**Given passage**:
= = = = = = =

This article includes: Overview of J+Track Monitoring, use cases, technical setup, risk assessment and mitigation & FAQs

Updated over 2 years ago

Overview

J+Track Monitoring is a service that is deployed via Google Tag Manager that enables the active collection of:

  • The dataLayer currently implemented across a clients website

  • Tags that are being triggered in Google Tag Manager

This collected data can then be compared to the J+Track Tracking plan for auditing and quality assurance.

Monitoring is designed for websites only and requires Google Tag Manager to be installed.

What is required for J+Track Monitoring?

  • Google Tag Manager containers deployed on the target websites

    • Access to these containers with the required permissions to edit

  • A tracking plan in J+Track

    • The plan can be empty

  • Client approval from an automated email sent from J+Track

    • Client has to click approve on the email sent

    • You cannot do this on behalf of the client

  • The GTM Monitoring Export from J+Track

    • This includes a set of required variables and a Custom Tag Template

    • The Monitoring Tag will need to be unpaused when approved to do so.

    • Other triggering/exclusions may need to be applied in GTM

Why do we need a monitoring service client side?

  • Testing/validating the dataLayer manually is very resource intensive

  • Testing manually will not necessarily discover all the possible dataLayer occurrences

  • Users interact with the website in unplanned ways and therefore monitoring is more likely to return a complete picture of the current state of the dataLayer

  • Collection occurs like other marketing pixels, asynchronous and is not expected to have notable performance impact

  • Monitoring is done via GTM, generally no code updates are required for the website

    • Content Security Policy (CSP) is a consideration

Key Terminology

Terminology

Detail

Google Tag Manager (GTM)

  • Tag Management platform (Management of 3rd party analytics and marketing pixels/scripts)

dataLayer

  • JavaScript object of key value pairs

  • The website code injects data into the “dataLayer”

  • The data has been requested for analytics or marketing activities

  • Google Tag Manager can access data in the dataLayer and will pass this onto the analytics and marketing tags as requested/configured.

  • dataLayer is a holder for data only, it only exists in the users current browser and does not persist data page to page

BigQuery

  • Google product, Serverless, highly scalable, and cost-effective multi cloud data warehouse designed for business agility.

J+Track

  • Internal Jellyfish platform designed for assisting in analytics related tasks

Content Security Policy (CSP)

  • Is an added layer of security that helps to detect and mitigate certain types of attacks, including Cross-Site Scripting (XSS) and data injection attacks for websites.

Use cases

J+Track Monitoring was designed and setup to address and enable the following:

Primary:

  • dataLayer QA process

  • Tag Audit

Secondary:

  • dataLayer Audit

  • Quick Plan Creation

Primary: dataLayer QA process:

Compare the current dataLayer implemented to the tracking plan created.

In an effort to reduce unnecessary testing time, the monitoring system is designed to collect the dataLayer from the target website. J+Track will ingest this information (dataLayer structure only e.g. no values) and compare it to the plan that was created in J+Track.

= = = = = = =

**To do**:
1. Pull out everything in the J+Track Monitoring article from "J+Track Monitoring is" down to "for J+Track Monitoring?", word for word.
2. Write the next part of the J+Track Monitoring article, picking up after its last sentence.
The rows after this article aren't needed for anything here.

**Data records**:
= = = = = = =

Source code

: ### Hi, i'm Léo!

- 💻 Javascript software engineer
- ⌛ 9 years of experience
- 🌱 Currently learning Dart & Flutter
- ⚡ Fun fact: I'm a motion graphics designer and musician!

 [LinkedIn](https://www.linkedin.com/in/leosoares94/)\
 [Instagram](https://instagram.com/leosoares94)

= = = = = = =

**Answers for this exercise**:
1.
J+Track Monitoring is a service that is deployed via Google Tag Manager that enables the active collection of:

  • The dataLayer currently implemented across a clients website

  • Tags that are being triggered in Google Tag Manager

This collected data can then be compared to the J+Track Tracking plan for auditing and quality assurance.

Monitoring is designed for websites only and requires Google Tag Manager to be installed.

What is required for J+Track Monitoring?

2.
This process was not designed to replace manual testing, rather be a complementary process as a way to gauge the following:

  • Current state of implementation

    • How many events and parameters have been implemented by the development team

    • Is the current state worth while to commence manual testing

  • Identify issues and missing events/parameters

    • Help focus testing on areas of concern

The UI for monitoring can be used by practitioners and project managers alike. By exporting you can get a quick gauge of the current progress, as well as a resource that can be shared with development teams to help them resolve implementation issues.

Primary: Tag Audit:

Collect the Tags in Google Tag Manager that are currently being triggered.

With every dataLayer push, the monitoring tag will also collect every tag triggered by the dataLayer event. When active this can help identify potential Tagging issues in Google Tag Manager while ensuring the clients key marketing tags and activities are tracking.

Tag data collected:

  • Tag Id (Can be mapped to GTM API exports for additional Tag configurations)

  • Execution time

    • Performance of Tag script

  • Tag status

    • Success/Failure

Tag Monitoring will report on all triggered Tags within Google Tag Manager, allowing important insight outside of just analytics purposes.

Using the Tag Id as the key and exports of the Google Tag Manager container via the GTM API, the data can be blended with the Tag configuration data, such as “tag name”, “paused state”. This can be accomplished using Google Sheets and API connections and further improves analysis of this data.

Currently while this is collected it is not available within the UI or exports. It does exist within the BigQuery tables and can be accessed/exported upon request.

Future developments will see this data available in the export an UI.

Secondary: dataLayer Audit:

Perform an audit of a client's current dataLayer to determine its current state.

When onboarding new or revamping existing clients we will often be working with pre-existing dataLayer implementations. Over time these dataLayers diverge from their original specifications and will often lead to inconsistent implementations. Without a clear understanding of what is actually in the dataLayer can lead to tagging complications as well as data quality issues.

It is advantageous when engaging with these clients to perform a dataLayer audit to get a clear picture of the true state in order to plan the best path forward for the client.

The Monitoring tag can be implemented without configuring a full tracking plan. Essentially an empty plan is created and the Monitoring tag exported and set up in GTM.

The Tag will then collect the dataLayer across the website. As the collection is done passively by users, it will build a fairly robust state of the dataLayer.

After a few weeks (depending on user volume) the collection can be exported and reviewed. These events will be considered “unplanned” if they don’t match events setup in J+Track or as mentioned above if it's an empty plan.

During this process, accepted/approved dataLayer events can then be imported directly into the J+Track plan. E.g. “Quick Plan Creation”

Secondary: Quick Plan Creation:

Enable the collected dataLayer to be pushed into J+Track as a tracking plan.

J+Track strength is in providing a robust tracking plan setup based on best practice and predominantly GA4 requirements. The design as such is reflected both in the dataLayer design and GA4 tracking specifications and can be very quick and efficient to execute.

While this approach is fantastic for new dataLayer implementations, the team often has to work with existing clients' dataLayer implementations.

In these cases adding the bespoke dataLayer designs into J+Track is time consuming depending on the complexity of the dataLayer design. E.g. consider nested objects, 100’s of data keys etc.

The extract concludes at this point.